I seem to remember he was favored heavily because Yeltsin had been such a disaster, despite being pretty much of an unknown quantity. He had risen in the completely disintegrated ranks of Russian government because, while still in the KGB, he had taken it upon himself to get food for the people of Saint Petersburg, and this had pretty much automatically moved him out of the KGB and into public office. That might sound goofy, but consider the chaos and corruption that held the day. If some guy manages to cut through that and make sure people actually eat, he's going to be extremely popular, permanently etched in your heart, before you're done chewing your first bite, no? Yes.
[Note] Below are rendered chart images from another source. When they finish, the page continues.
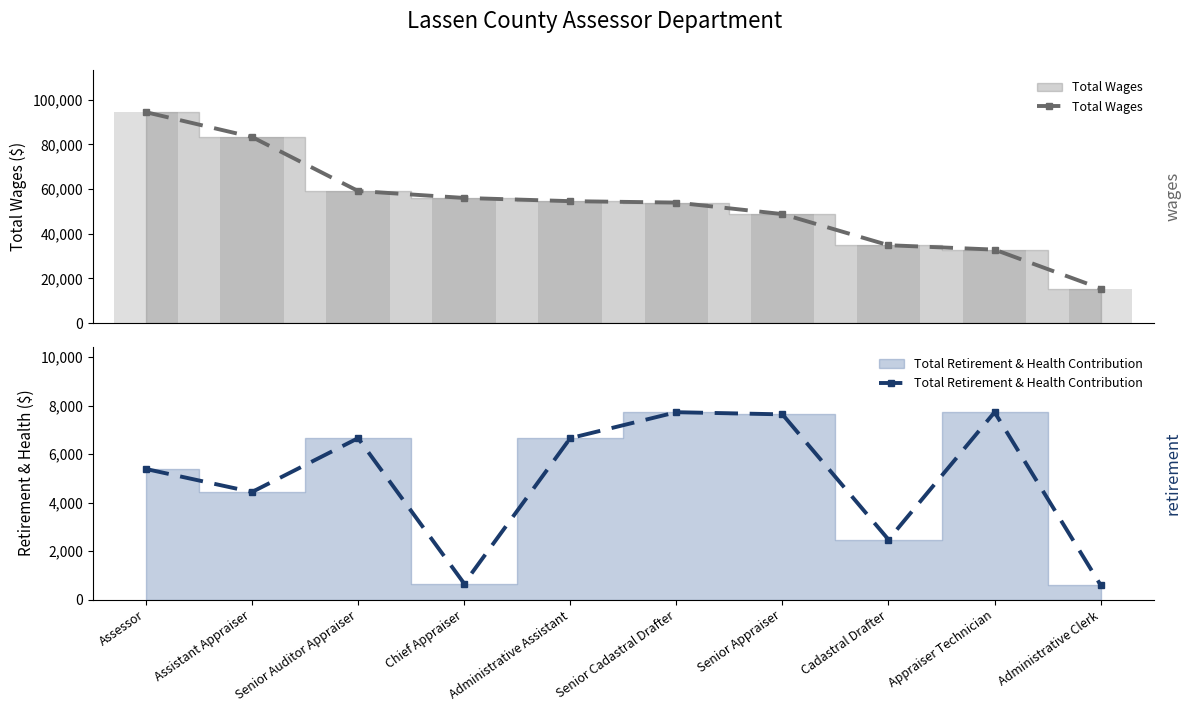

What is the total value across all series at Chief Appraiser?

56720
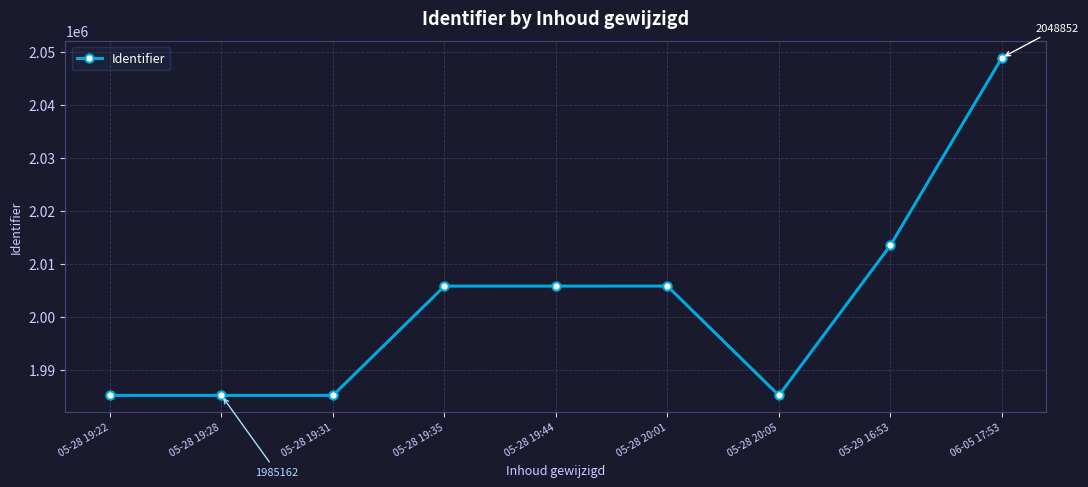

What position from the right is 05-28 19:35?

6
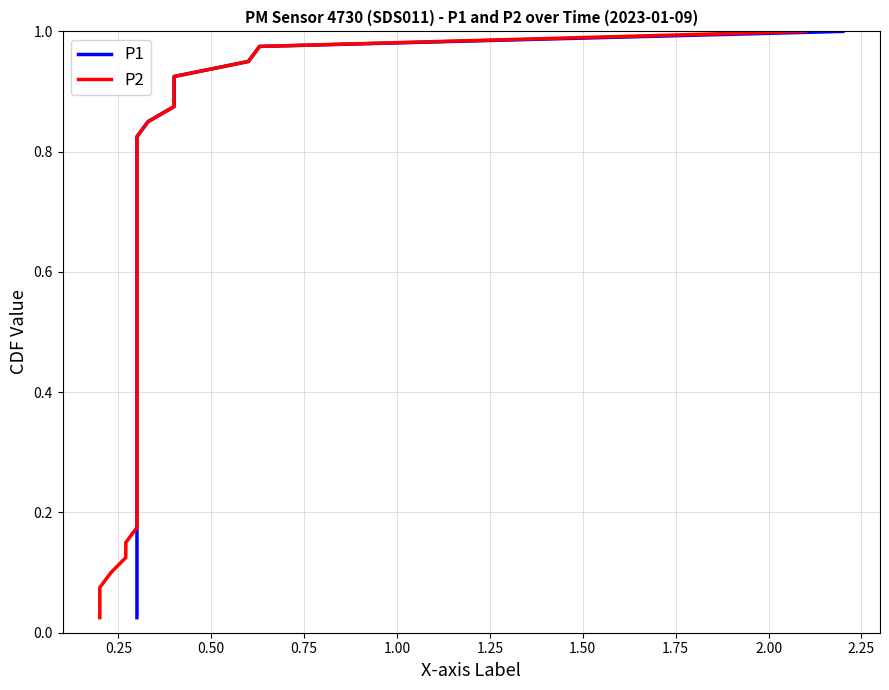

Which series has the largest total across all categories?

P1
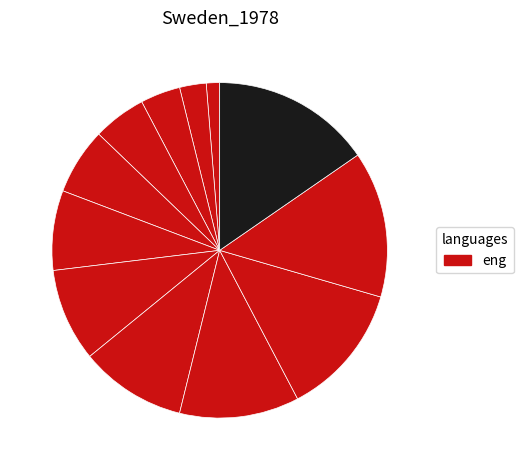

Which slice is the largest?

LMN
This popularity also shot him right up into national office, and this popularity is what then attracted the people around the dead drunk Yeltsin... but I don't think Putin was anxious to oblige them. I seem to remember there was some back and forth about it, that he wasn't avid to be appointed interim president, had to be talked into it, and... I can't remember... it might even have been our diplomats who talked him into it... or the feckless bunch who had been trying to cover for Yeltsin had to agree to get the fuck out of his way... something. I only vaguely recall that he was viewed by the cognoscenti as pretty much his own man and this was a good thing because the remnants of the old guard were completely useless.

I think people like to believe he was some kind of gangster who muscled his way in, but that was not the way it played. It was more the desperation of the people and the disintegrated blob of Russian government that flung the one man who was not a self-interested looter of the Soviet corpse into the limelight.

If I have something wrong here, I wish somebody would put me straight, but everything I've seen from him since I started paying attention again has been righteous, including taking back the Crimea. I'm sure people think this G8 bullshit is harsh, but when/if it starts really getting harsh, I think the membership of that organization will dwindle by quite more than just one.